Critiques des autres éditions ou de la série
Edition DENOËL, Présences (1995)

     Né en 1944, John Varley écrit son premier roman au début des années soixante-dix : une histoire d'invasion de la Terre par des extra-terrestres venus secourir les mammifères marins. Au terme d'une lutte inégale de trois jours, l'humanité est entièrement anéantie. Entièrement ? Pas vraiment, puisque survivent quelques colonies humaines sur la Lune, Mars, les satellites de Jupiter ou dans des stations orbitales. Curieusement, une fois les dauphins débarrassés des humains, les ET s'installent paisiblement sur notre planète, empêchant le retour des survivants mais les laissant en paix dans l'espace.

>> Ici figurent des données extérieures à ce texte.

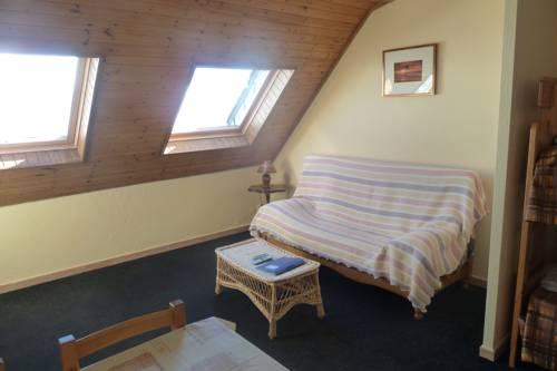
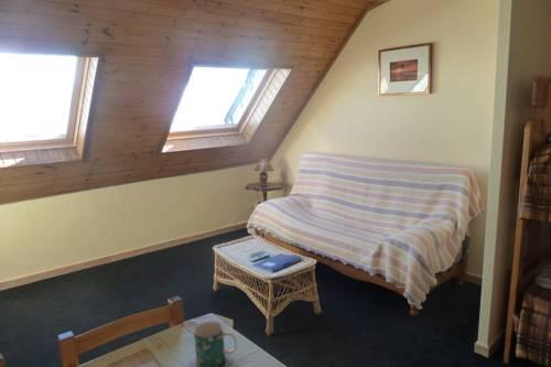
+ mug [193,321,238,367]
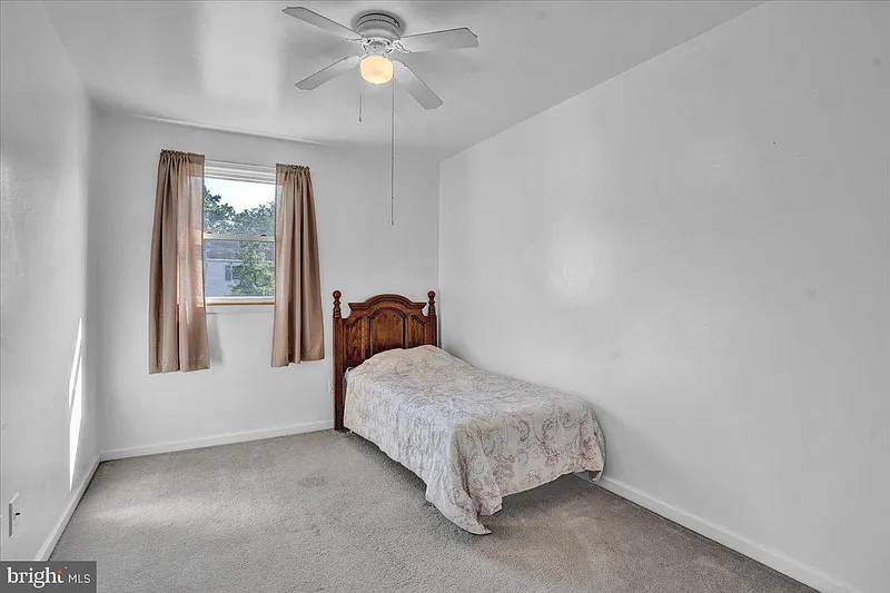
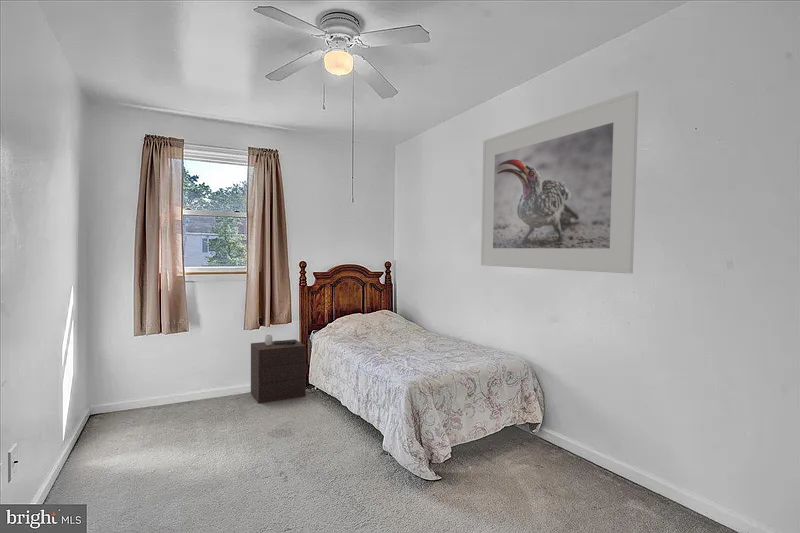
+ nightstand [250,334,307,404]
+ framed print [480,90,640,275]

     Bien entendu, tous les éditeurs refusent ce roman au scénario particulièrement indigent. Varley décide pourtant de conserver sa thématique de départ : une Terre occupée par un ennemi invincible, une humanité dispersée dans le système solaire et formant l'univers des « Huit Mondes ». Entre les deux parties : un statu quo. Et notre auteur, tel un nouveau Robert Heinlein complétant peu à peu son Histoire du Futur, se met à rédiger, au long des années soixante-dix, un roman et quelques nouvelles se situant dans cet univers personnel. Le premier, The Ophiuchi Hotline, paraît en 1977 (Le canal Ophite, Calmann-Lévy), les secondes constituent l'essentiel du gros recueil The Persistence of The Vision en 1978 (Persistance de la Vision et Dans le palais des rois martiens, Denoël). Le succès est considérable et international : une belle revanche pour un auteur rejeté par tous à ses débuts, qui devient en quelques années une des plus grandes stars de la « nouvelle » SF américaine.

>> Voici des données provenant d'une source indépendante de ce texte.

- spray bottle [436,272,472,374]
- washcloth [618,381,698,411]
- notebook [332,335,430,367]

     1992 : John Varley renoue avec son univers des Huits Mondes et publie un énorme roman, Steel Beach, aujourd'hui traduit aux éditions Denoël sous l'excellent titre Gens de la Lune. Par rapport à ses œuvres précédentes, l'auteur a remonté le temps : Steel Beach se situe à la veille du bicentenaire de l'invasion ; il a également resserré le cadre de l'action : même s'il est fait quelques allusions à Mars et autres mondes humains, tout se passe au sein de la colonie lunaire.
     Le personnage principal est un journaliste-vedette de Luna, Hildy Johnson, chargé, au départ du roman, d'écrire une série d'articles préparant le proche bicentenaire de l'Invasion. Avec le prétexte de mettre en parallèle la vie actuelle sur Luna et celle de la Terre à la fin du vingtième siècle, ce dans les domaines les plus variés, Hildy entraîne le lecteur dans une vaste enquête sur la société lunaire. Ce procédé convenu est rapidement abandonné — non sans avoir permis à l'auteur de dresser avec minutie un décor d'une grande complexité — au profit d'une série d'intrigues entremêlées, riches en rebondissements — mais aussi en quelques digressions parfois un peu longues et bavardes.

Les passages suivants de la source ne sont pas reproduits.